Ausgabe 05/2008
Anteile machen nicht satt
PETRA WELZEL ist Redakteurin der ver.di PUBLIK
Arbeiten, teilhaben, sich ein bisschen wie einer von vielen Chefs fühlen - klingt gut. Das alles könnte hinter dem Vorschlag der Großen Koalition zur Beteiligung von Beschäftigten an ihren Betrieben stecken. Künftig sollen Mitarbeiter Kapitalanteile ihres Unternehmens mit einem Steuerfreibetrag von 360 Euro im Jahr erwerben können. So möchte die Regierung den Beschäftigten etwas von den Gewinnen der Unternehmen zukommen lassen. Die sind nämlich zwischen 2003 und 2007 um 37,6, die Löhne dagegen nur um 4,3 Prozent gestiegen.

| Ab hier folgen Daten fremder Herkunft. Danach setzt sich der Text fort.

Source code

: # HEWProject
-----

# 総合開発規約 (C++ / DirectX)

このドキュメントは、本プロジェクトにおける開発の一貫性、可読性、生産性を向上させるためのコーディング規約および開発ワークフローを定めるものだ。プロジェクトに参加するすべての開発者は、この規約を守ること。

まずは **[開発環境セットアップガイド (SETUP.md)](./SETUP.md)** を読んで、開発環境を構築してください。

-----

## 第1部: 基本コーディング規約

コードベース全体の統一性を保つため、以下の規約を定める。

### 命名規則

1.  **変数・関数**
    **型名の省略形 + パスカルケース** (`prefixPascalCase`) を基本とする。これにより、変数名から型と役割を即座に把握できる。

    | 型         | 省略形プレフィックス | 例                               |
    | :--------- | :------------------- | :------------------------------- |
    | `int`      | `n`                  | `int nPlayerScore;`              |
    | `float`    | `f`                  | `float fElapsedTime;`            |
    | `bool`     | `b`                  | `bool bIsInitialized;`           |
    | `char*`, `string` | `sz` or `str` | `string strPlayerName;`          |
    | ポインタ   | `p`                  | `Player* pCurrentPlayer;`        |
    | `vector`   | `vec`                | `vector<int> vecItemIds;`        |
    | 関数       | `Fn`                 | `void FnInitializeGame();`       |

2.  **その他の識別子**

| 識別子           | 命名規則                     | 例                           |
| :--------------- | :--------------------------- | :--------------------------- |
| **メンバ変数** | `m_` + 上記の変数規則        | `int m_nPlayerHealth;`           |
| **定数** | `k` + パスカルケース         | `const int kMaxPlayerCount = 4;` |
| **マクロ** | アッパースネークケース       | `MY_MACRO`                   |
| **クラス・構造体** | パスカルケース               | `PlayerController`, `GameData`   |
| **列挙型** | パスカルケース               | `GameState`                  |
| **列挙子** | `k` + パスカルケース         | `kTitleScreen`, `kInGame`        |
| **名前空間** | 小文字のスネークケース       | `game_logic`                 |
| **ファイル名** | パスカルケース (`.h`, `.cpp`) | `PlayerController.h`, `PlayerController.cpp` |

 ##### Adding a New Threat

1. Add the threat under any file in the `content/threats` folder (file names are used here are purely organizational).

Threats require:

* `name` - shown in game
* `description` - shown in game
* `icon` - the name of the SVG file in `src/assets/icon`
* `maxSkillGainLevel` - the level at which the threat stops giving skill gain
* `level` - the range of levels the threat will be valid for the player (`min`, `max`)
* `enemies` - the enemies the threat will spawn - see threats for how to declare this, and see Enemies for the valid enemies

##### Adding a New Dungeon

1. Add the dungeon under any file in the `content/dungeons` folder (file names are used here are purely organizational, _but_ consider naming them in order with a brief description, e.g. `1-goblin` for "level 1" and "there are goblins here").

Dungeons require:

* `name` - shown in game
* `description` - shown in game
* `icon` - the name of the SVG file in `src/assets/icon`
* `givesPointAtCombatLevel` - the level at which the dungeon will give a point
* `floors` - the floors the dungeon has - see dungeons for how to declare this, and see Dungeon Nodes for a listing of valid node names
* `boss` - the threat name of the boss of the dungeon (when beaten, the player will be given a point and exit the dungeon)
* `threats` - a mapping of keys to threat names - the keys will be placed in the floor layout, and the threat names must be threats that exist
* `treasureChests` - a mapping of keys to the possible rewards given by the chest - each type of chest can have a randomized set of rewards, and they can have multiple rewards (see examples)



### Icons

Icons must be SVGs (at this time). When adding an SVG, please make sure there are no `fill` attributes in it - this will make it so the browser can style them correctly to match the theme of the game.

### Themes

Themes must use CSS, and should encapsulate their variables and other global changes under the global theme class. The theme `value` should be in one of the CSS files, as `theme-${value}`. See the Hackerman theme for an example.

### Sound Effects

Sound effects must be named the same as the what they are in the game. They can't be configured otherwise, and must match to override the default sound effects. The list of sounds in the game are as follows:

Die Idee der Mitarbeiterbeteiligung ist ungefähr so alt wie die industrielle Revolution. In der Geschichte der Bundesrepublik gab es allein von 1951 bis 1969 neun Initiativen zu so genannten Investivlöhnen. Sie kamen aus den Reihen der CDU, der SPD und auch der Gewerkschaften. Trotzdem schütteten im Jahr 2005 nur neun Prozent aller deutschen Betriebe Gewinnanteile an ihre Belegschaft aus, und nur zwei Prozent gaben Kapitalanteile aus. Und auch das jetzt vorgelegte Modell wird die Ausschüttung nicht wirklich explodieren lassen: Ihm liegen zwei entscheidende Konstruktionsfehler zugrunde.
Im Falle der Unternehmenspleite ist ein Beschäftigter seinen Job und sein Geld los. Da nützt ihm auch der von der SPD favorisierte Branchenfonds wenig, der das Geld retten soll. Auch ganze Branchen können absaufen. Entscheidender ist aber, dass es ledige Beschäftigte mit einem Brutto bis zu 1666 Euro und Verheiratete mit bis zu 3333 Euro sind, die zunächst für fünf, sechs Jahre Geld steuerfrei anlegen können. Selbst wenn dies ein zusätzlicher Lohnbestandteil ist, brauchen Menschen mit diesen Einkommen ihn nicht in ein paar Jahren, sondern jetzt, weil ihr Geld heute oft nicht mehr zum Leben reicht. Die Einkommen müssen deshalb steigen, gern auch durch Gewinnbeteiligungen. In Frankreich sind Betriebe mit über 50 Beschäftigten im Übrigen seit 1993 dazu gesetzlich verpflichtet.